Vouloir faire disparaître la prostitution, c'est mépriser la nature humaine

Si la prostitution est, comme l’écrivait Kipling, le plus vieux métier du monde, la question de son abolition est sans doute également le plus vieux débat du monde. En le relançant, Najat Vallaud-Belkacem ravive, comme souvent en période de crise, l’opposition des moralistes et des libéraux.

Les arguments n’ont pas changé depuis des siècles. Inutile donc de les réinventer, ils sont de trois ordres : économique, moral, philosophique. Ecoutons par exemple Bernard Mandeville, un des pères fondateurs du libéralisme, qui écrivit en 1724, alors que le même débat faisait rage à Londres, une « modeste défense des maisons closes », joliment traduite en français sous le titre « Vénus la populaire », et que j’eus il y a quelques années le bonheur de lire dans un endroit encore plus fantasmatique que les salons des bordels : la salle des manuscrits rares de la Bibliothèque Nationale.
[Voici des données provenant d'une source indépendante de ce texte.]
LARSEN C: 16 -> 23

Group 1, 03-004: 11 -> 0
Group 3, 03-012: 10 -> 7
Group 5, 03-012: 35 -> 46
- Argument économique : Mandeville rappelle que, mis à part quelques perverses de l’espèce de Belle de jour, la prostitution assure à celles (et ceux) qui la pratiquent « les moyens de subsister », et que son abolition reviendrait à les priver de leur outil de travail (un corps qui leur appartient), un comble dans la période actuelle. A l’inverse, si les prostituées ont un vrai métier, dûment taxé par l’Etat, elles méritent de bénéficier pleinement des droits de n’importe quel travailleur. Le syndicat du travail sexuel (STRASS) milite ainsi légitimement pour un statut professionnel qui « permette de garantir l’indépendance et de bénéficier d’une protection sociale et d’une retraite ».

- Argument moral : Mandeville défend la possibilité pour les prostituées de bénéficier de leur propre « système de protection ». Napoléon avait suivi ses conseils en instituant des « maisons de tolérance » surveillées et contrôlées par l’Etat. Ses successeurs furent moins inspirés. Fermer ces maisons (mesure prise en France juste après la guerre en France, interdire le « racolage passif » (loi de 2003) ou pénaliser le client (comme cela semble être l’intention du présent Gouvernement) ne font qu’empirer progressivement le sort des prostituées, forcées de se marginaliser dans des conditions de plus en plus incertaines. Ainsi que le tweetait Morgane Mertueil, la médiatique Secrétaire Générale du STRASS, le jour où le Gouvernement a laissé transparaître ses intentions abolitionnistes : « en développant la repression n’importe comment, on empire les choses ». L’expérience de la Norvège, où une loi de 2009 punit les clients, qui encourent jusqu'à six mois de prison, montre que la situation des « travailleuses du sexe » n’a cessé de se détériorer depuis (ce que reconnaît très officiellement le centre d'aide aux prostituées d'Oslo, le Pro Sentret, dans un rapport publié la semaine dernière).

- Argument philosophique : Mandeville constate avec pragmatisme que le vice est « répandu dans tous les âges, dans tous les lieux et dans toutes les conditions », et qu’il y a par ailleurs « une infinité d’honnêtes débauchés ». Autant donc canaliser et maîtriser le vice de la manière la moins nocive possible pour l’ensemble du corps social, plutôt que de chercher héroïquement à l’éradiquer, et de le contraindre à une clandestinité malsaine et incontrôlable. C’est en autorisant les bordels, précise Mandeville, que l’on pourrra prévenir les conséquences les plus néfastes de la prostitution, voire en diminuer l’attrait en la banalisant. "Le torrent de la luxure entraîne les hommes avec trop de rapidité, pour vouloir l'arrêter à force ouverte" – il vaut mieux, plus prudemment, en détourner le cours.

Les socialistes croient, comme toujours, pouvoir transformer la nature humaine, illusion de toute-puissance politique dont l’histoire n’a cessé de nous montrer les dérives. En voulant changer l’Homme, ils montrent tout leur mépris des hommes – et des femmes – de chair et d’os.